Tuesday, November 24, 2009

Intelligent design makes headway

While the darwin-worshippers in academia keep bleating that intelligent design isn't going anywhere, engineers in the real world are more concerned about getting the job done so it's no surprise that they're swift to recognize design in nature. So the Biomimicry Institute is helping them do exactly that.
At first glance, a humpback whale and a wind turbine don’t have a lot in common. For that matter, neither do a shellfish and a sheet of plywood.
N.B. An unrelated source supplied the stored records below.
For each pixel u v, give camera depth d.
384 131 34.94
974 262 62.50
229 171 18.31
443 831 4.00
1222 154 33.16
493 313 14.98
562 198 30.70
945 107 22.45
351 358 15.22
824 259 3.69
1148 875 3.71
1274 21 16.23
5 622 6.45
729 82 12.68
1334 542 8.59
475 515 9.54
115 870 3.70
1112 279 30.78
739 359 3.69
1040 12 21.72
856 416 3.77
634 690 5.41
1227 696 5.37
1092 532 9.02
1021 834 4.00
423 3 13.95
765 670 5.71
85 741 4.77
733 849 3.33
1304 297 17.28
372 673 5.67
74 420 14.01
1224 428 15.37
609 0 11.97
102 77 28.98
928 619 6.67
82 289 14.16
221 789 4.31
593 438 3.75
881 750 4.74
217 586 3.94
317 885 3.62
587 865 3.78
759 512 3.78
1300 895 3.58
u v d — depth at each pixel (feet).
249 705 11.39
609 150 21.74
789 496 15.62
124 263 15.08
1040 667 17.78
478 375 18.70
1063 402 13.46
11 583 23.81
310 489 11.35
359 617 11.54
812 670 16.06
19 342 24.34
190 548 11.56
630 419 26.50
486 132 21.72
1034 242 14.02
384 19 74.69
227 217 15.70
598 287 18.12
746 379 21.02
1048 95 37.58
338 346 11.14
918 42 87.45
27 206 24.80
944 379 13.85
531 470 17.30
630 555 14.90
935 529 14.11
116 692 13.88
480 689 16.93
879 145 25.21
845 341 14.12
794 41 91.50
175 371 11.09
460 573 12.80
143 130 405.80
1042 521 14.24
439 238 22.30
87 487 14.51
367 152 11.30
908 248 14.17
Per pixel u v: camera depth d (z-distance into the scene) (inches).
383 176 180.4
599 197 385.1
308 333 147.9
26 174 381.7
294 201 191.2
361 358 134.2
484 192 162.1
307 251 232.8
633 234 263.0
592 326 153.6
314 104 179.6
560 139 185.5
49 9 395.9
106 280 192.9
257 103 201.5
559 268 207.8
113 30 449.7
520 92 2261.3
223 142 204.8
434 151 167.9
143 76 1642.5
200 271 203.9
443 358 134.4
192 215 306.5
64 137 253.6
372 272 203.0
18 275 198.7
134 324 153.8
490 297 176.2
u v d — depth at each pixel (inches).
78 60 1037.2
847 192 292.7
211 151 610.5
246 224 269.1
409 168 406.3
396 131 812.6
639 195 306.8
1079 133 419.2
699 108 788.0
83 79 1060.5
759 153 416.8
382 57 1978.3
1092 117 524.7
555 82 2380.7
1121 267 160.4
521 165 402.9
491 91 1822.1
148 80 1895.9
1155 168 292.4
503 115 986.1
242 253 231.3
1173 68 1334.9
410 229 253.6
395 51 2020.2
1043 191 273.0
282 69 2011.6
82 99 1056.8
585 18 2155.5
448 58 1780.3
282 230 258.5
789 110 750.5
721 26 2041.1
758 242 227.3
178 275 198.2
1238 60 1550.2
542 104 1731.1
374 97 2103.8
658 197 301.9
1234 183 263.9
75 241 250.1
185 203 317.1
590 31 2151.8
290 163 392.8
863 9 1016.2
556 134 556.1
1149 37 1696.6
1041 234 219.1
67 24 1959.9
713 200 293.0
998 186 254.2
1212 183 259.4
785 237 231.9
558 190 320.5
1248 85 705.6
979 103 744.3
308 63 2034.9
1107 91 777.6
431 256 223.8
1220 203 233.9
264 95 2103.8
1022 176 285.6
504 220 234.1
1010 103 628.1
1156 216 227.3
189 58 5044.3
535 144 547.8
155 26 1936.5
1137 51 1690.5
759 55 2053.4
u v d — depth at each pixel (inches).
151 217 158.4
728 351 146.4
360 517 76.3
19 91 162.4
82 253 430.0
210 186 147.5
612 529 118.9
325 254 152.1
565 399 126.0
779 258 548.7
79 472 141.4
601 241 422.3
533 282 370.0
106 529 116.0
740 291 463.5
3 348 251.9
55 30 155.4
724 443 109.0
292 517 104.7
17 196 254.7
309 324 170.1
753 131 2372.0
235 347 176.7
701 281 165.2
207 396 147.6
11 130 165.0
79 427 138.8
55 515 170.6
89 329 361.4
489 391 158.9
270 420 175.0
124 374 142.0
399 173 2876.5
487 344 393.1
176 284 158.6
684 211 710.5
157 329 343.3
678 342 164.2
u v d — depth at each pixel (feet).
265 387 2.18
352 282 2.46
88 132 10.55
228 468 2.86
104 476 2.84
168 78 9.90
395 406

But both sea creatures are the inspiration behind products designed using biomimicry, or looking to nature’s designs and processes to solve human problems.
People who work with design every day can see it in nature when they look clearly:
Instead of harvesting organisms, or domesticating them to accomplish a function for us, biomimicry differs from other "bio-approaches" by consulting organisms and ecosystems and applying the underlying design principles to our innovations.
Bird beaks designed like bullet trains:
The Shinkansen Bullet Train of the West Japan Railway Company is the fastest train in the world, traveling 200 miles per hour. The problem? Noise. Air pressure changes produced large thunder claps every time the train emerged from a tunnel, causing residents one-quarter a mile away to complain. Eiji Nakatsu, the train's chief engineer and an avid bird-watcher, asked himself, "Is there something in Nature that travels quickly and smoothly between two very different mediums?" Modeling the front-end of the train after the beak of kingfishers, which dive from the air into bodies of water with very little splash to catch fish, resulted not only in a quieter train, but 15% less electricity use even while the train travels 10% faster.
But of course the kingfisher's beak just happened in some non-design way. At least that's what some people would really want you to believe, regardless of whether they really think that themselves.